Of course, we’re mindful that this strategy can take us only so far. Sharing resources and professional development is a critical first step in bringing the region’s learners and educators closer together, but a lesson on 3D printers won’t help students in schools that can’t afford one — direct investments and targeted supports are essential, too. A core tenet of Remake Learning’s work calls us to focus on learners who’ve been marginalized or left behind: learners in poverty; learners of color; learners in rural areas; girls in STEM; and learners with exceptionalities. How do we partner with these learners and their champions to amplify their voices, strengths, and potential?

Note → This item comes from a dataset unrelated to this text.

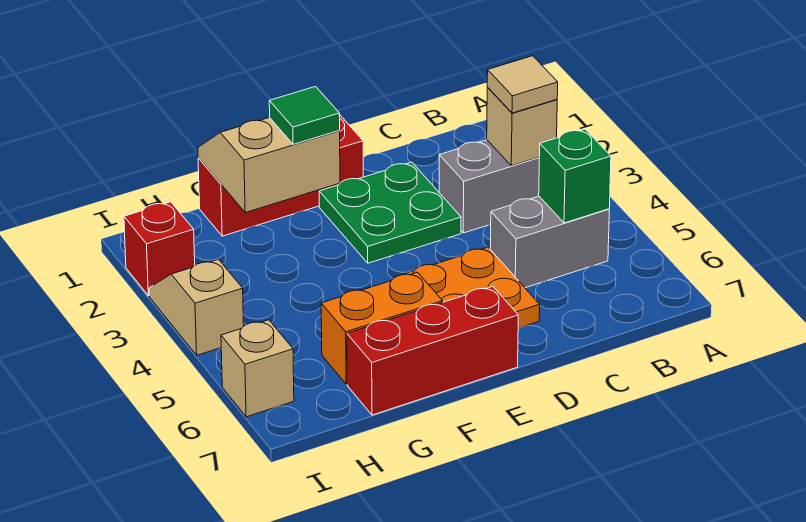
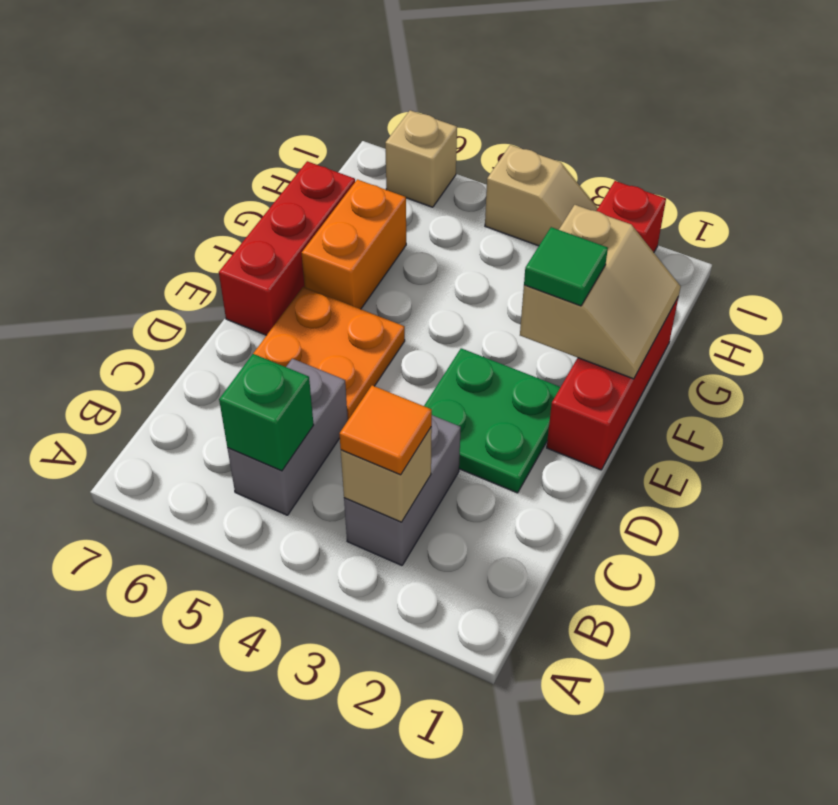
tan 1x1 tile [487,56,558,113] -> orange 1x1 tile [339,385,432,475]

While we don’t have all the answers, we believe it starts, again, with listening to those whom we strive to serve. That means seeking out and understanding the aspirations, challenges, and concerns of our diverse communities, from inviting Perry Traditional Academy students to inform our revamped mission, vision, and values to taking our partners’ most promising programs on the road — dispatching mobile fabrication labs to Greene and Fayette Counties and under-resourced urban schools, for example; or funding MAKESHOP satellite sites in community centers and affordable housing developments.

It means spotlighting and clustering events in low-income and rural neighborhoods during Remake Learning Days, the world’s largest open house for innovative teaching and learning. Or calling on Pittsburgh’s communities to help shape policies that will affect learners for years to come. It means asking ourselves difficult questions and having uncomfortable conversations: As a network, do we look enough like the communities we serve? Do we deeply understand the contexts in which we work? Are we meeting every learner’s needs? Are we doing enough to change unjust systems?

Sometimes the answer is “no,” and we’re reminded that expanding love means acknowledging when we need to do a better job of living up to our values. The process is never easy and sometimes painful, but it’s always necessary. Because if we are to truly model for our kids what it looks like to love our neighbors, then we need to be willing to set aside our own agendas, our own egos, and our own pride for the sake of that more admirable aim.

By striving toward “yes,” Remake Learning hopes to contribute to a new normal — one in which learning barriers are dismantled and the walls that divide us are toppled.

Our friend Tonya Allen, CEO of the Detroit-based Skillman Foundation, sometimes asks, “And how are the children?” It’s a traditional Masai greeting intended to gauge a society’s well-being. The traditional response, “All the children are well,” means that despite challenges and difficulties, the adults haven’t forgotten their purpose: to look after their young and vulnerable.

As the events in Charlottesville so painfully demonstrated, we can’t yet say that all the children are well. But here’s what we can do: We can listen to and love our neighbors. We can work alongside one another toward justice and a better world. Affirming the well-being of all will be a monumental task — one that requires a sustained, collaborative effort that pays special attention to those whose voices have long gone unheard.

Here in Pittsburgh, we can look around and take heart, because so many leaders are already convening to take on the challenge.